On August 3, 1961, the day appellant was injured, the vessel's overhaul was nearing completion; Willamette began dock tests on the starboard engine, but the port engine was not operating. According to the shipyard manager, the vessel could "probably limp" and "kick along on one engine on slow rpm's" that day. The 20 x 40-foot skylight in the weather deck over the engine room had not yet been replaced. Appellant admitted that a "couple of days work" remained to be completed on August 3. The ship was still under the control of the shipyard on August 3, 1961. Tests continued up to an hour and one-half before the ship's departure on August 5. [36 Cal. App. 3d 517]

Appellant points out that the crew ate, slept, stood watch, and worked on shipboard prior to the accident; he contends that this shows the Miguel Aleman was in navigation. But the status of the crew is only one factor to be considered when deciding whether a ship is in navigation. (Pollock v. Standard Oil Co. of Cal., supra, 231 Cal. App. 2d 714, 717.) The presence of the crew on shipboard could be explained as resulting from their being in a foreign port.

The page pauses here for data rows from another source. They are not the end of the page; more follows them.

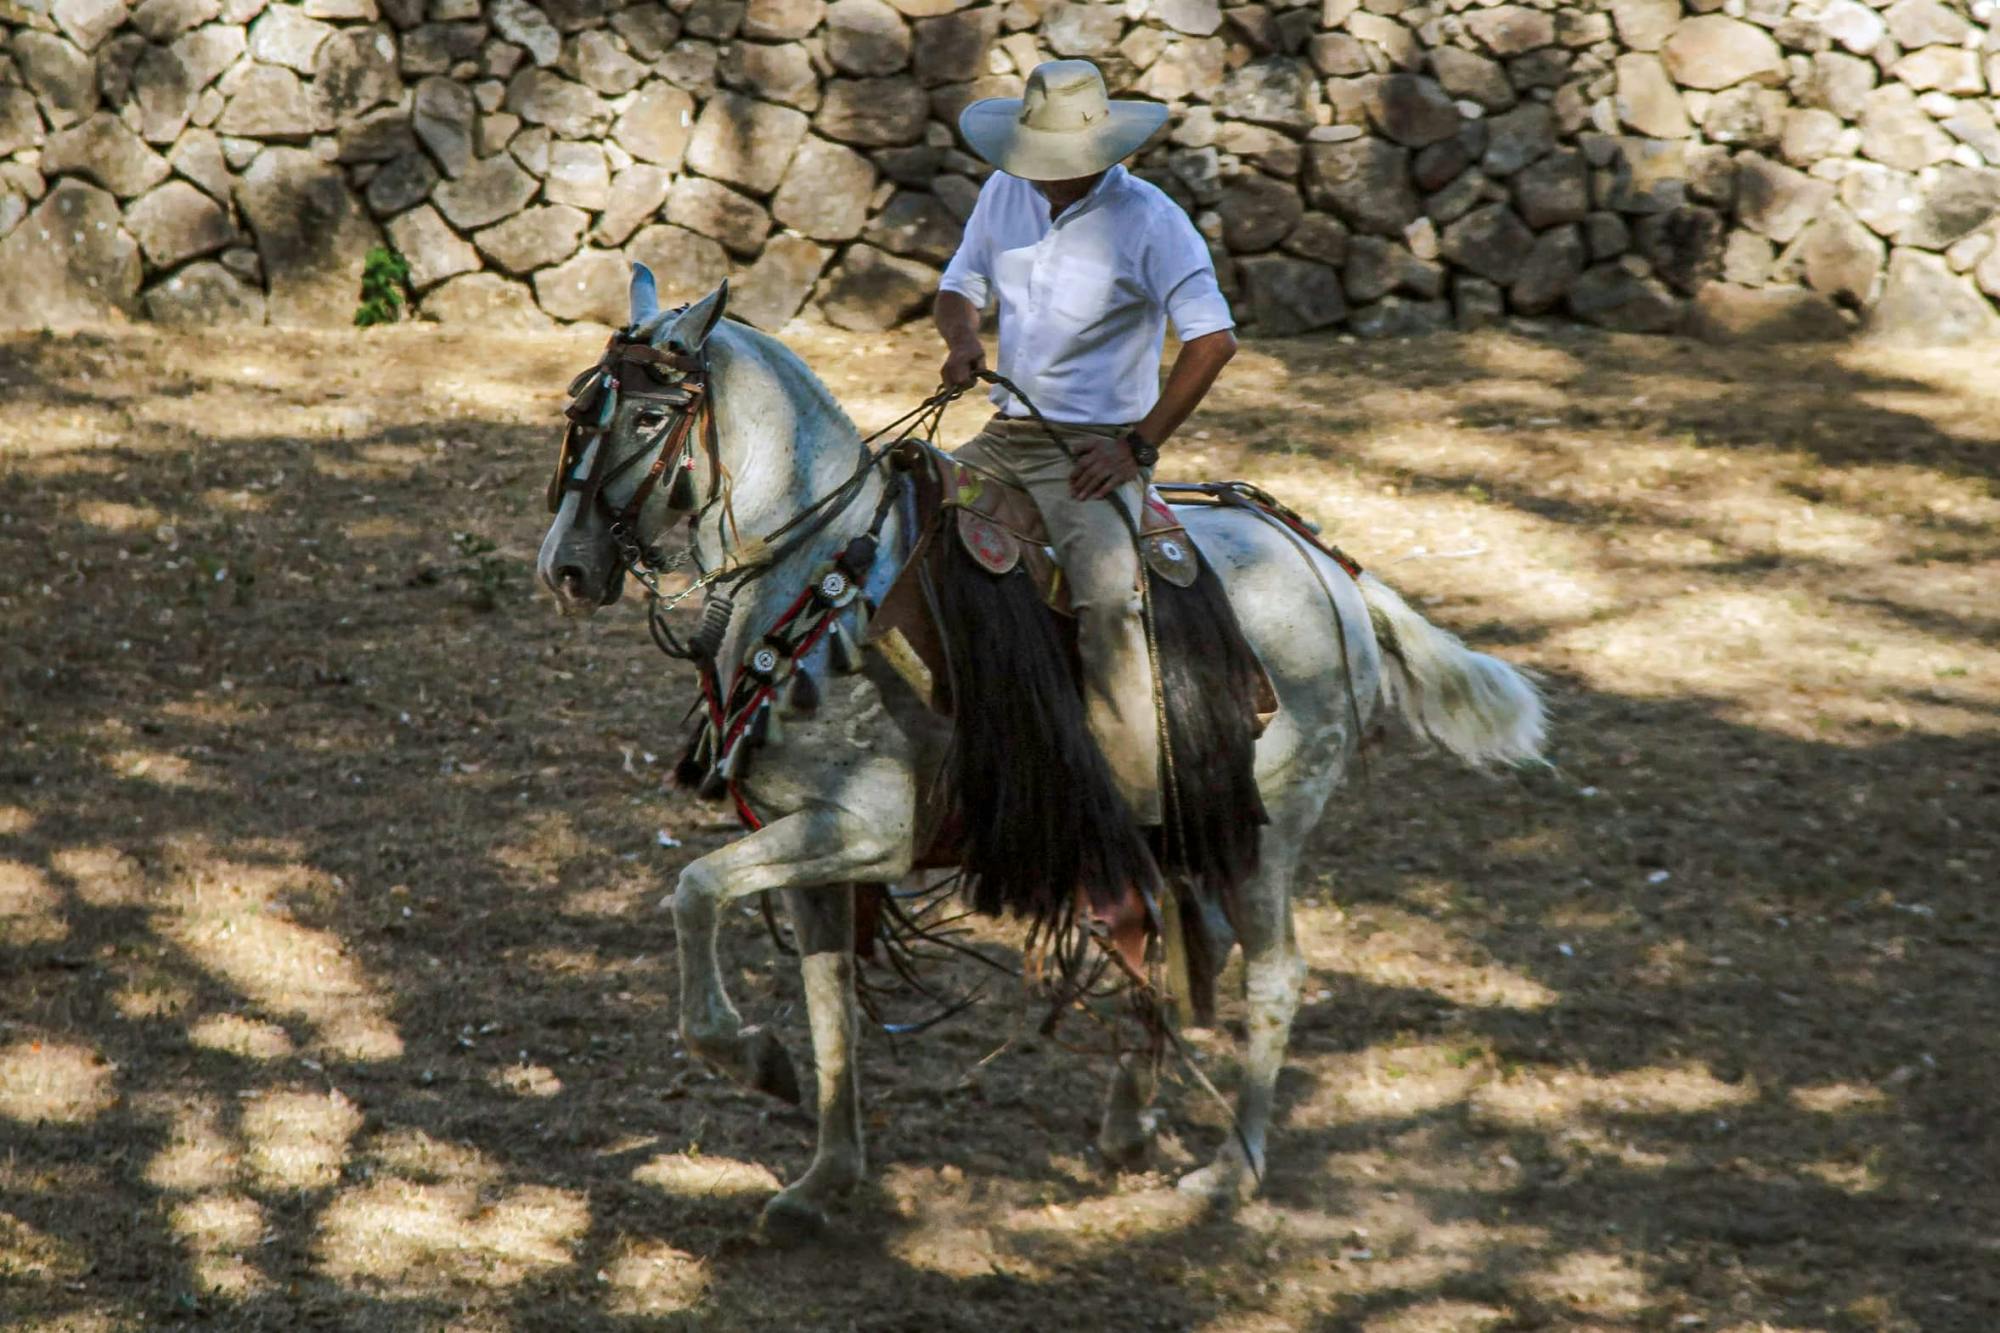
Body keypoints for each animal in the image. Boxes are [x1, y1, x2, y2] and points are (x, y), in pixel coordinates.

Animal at [536, 270, 1544, 1232]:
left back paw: (1232, 1169)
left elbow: (693, 890)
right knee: (1191, 938)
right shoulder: (808, 844)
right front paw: (823, 1175)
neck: (822, 574)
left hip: (1269, 829)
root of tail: (1331, 569)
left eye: (652, 416)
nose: (567, 568)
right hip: (1190, 824)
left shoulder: (870, 830)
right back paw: (1130, 1117)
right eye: (583, 406)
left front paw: (754, 1059)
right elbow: (829, 1006)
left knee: (1273, 973)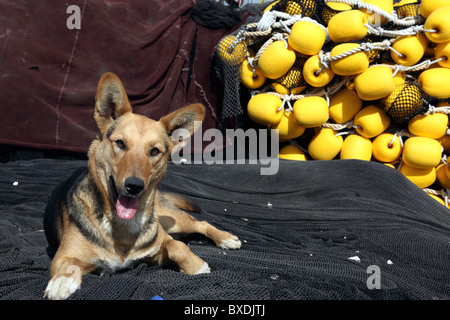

The finding that the Miguel Aleman was out of navigation at the time of appellant's injury is supported by substantial evidence. (Cf. McQuaid v. United States (3d Cir. 1964) 337 F.2d 483.)

The Mexican vessel Presidente Miguel Aleman will be dismissed as a party.

The judgment is affirmed with respect to the cause of action for unseaworthiness. With respect to the cause of action for negligence the judgment is reversed with directions to make findings on the issue of prejudice, after taking further evidence on that issue if the court deems it necessary. If the action is found not to have been barred by laches, the court will make findings concerning respondents' alleged negligence and take further proceedings in conformity therewith.

Devine, P. J., and Rattigan, J., concurred.